• What is required: Find the word "assign" in the records and copy every line where it occurs.

(Beginning of Provided material)

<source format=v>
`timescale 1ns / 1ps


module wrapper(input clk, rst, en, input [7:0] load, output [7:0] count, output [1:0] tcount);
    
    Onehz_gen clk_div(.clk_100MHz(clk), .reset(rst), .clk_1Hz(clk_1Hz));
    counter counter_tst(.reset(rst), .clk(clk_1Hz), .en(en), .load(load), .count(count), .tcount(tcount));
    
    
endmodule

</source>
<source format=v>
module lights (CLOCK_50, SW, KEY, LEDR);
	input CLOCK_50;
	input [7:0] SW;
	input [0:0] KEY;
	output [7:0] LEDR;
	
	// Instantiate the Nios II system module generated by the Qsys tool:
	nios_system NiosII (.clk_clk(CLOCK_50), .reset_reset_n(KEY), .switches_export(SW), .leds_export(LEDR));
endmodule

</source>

(End of Provided material)
(Beginning of Provided material)

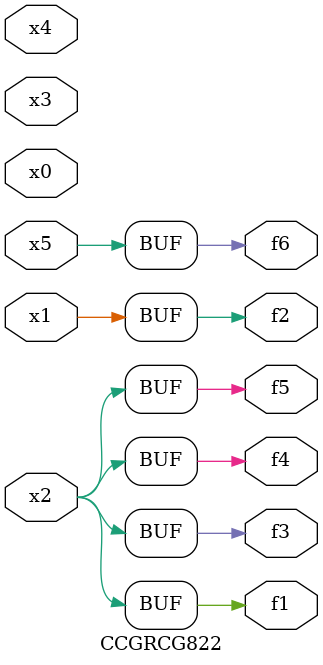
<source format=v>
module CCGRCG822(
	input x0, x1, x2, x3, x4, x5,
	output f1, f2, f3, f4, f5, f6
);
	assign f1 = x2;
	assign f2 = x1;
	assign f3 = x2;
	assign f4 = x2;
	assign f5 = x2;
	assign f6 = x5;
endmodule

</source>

(End of Provided material)

• Your response:
	assign f1 = x2;
	assign f2 = x1;
	assign f3 = x2;
	assign f4 = x2;
	assign f5 = x2;
	assign f6 = x5;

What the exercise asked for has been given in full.